TIME BANDITS

„Jabberwocky“ war 1977 Terry Gilliams erste alleinige Regie-Arbeit, mit der er versuchte, sich unabhängig von Monty Python, wo er vor allem für skurrilen Trickfilme zuständig war, als eigenständiger Filmemacher zu etablieren. Auch als 1981 sein zweiter Film „Time Bandits“ entstand, war Gilliam immer noch Teil der Komikertruppe. „Time Bandits“ wurde – ähnlich wie der Python-Film „Das Leben des Brian“ – von der 1979 gegründeten Filmproduktionsgesellschaft HandMade Films von Ex-Beatle George Harrison produziert, der sich im Nachspann auch mit seinem Song „Dream away“ verewigte. Der außerordentlich populäre „Time Bandits“ erschien hierzulande schon auf sämtlichen Formaten und war immer gut verfügbar.

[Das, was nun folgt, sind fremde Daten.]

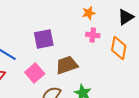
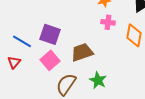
purple square: (44, 39) -> (50, 34), moved, turned 30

Inzwischen gibt es auch ein 4K UHD-Release mit überarbeitetem deutschen Ton im Mediabook (mit dem bekannten Kinoplakat-Motiv) und zusätzlicher DVD mit Bonusmaterial, das dem der vorherigen Blu-ray-Veröffentlichung von Pandastorm entspricht. Für Monty Python-Fans war „Time Bandits“ möglicherweise damals eine Enttäuschung, denn trotz der Anwesenheit anderer Mitglieder der Komikertruppe wie John Cleese (als Robin Hood) und Michael Palin – neben anderen bekannten Gesichtern wie Sean Connery, Shelley Duvall, Ian Holm oder David Warner – entpuppte sich der Fantasy-Abenteuerfilm als recht familienfreundliche Angelegenheit (stärker an ein kindliches Publikum adressiert war allerdings die im letzten Jahr entstandene gleichnamige TV-Serie), die allerdings jede Menge schräge Python-Momente aufweist und immer noch viel Charme besitzt. Darin entflieht ein elfjähriger Junge namens Kevin der eher tristen realen Welt und wird zum Komplizen eines sechsköpfigen kleinwüchsigen Räubertrupps, der mit Hilfe einer Karte, die man dem „Obersten Wesen“ gestohlen hat, durch Löcher im Universum in verschiedene Zeitalter reisen kann.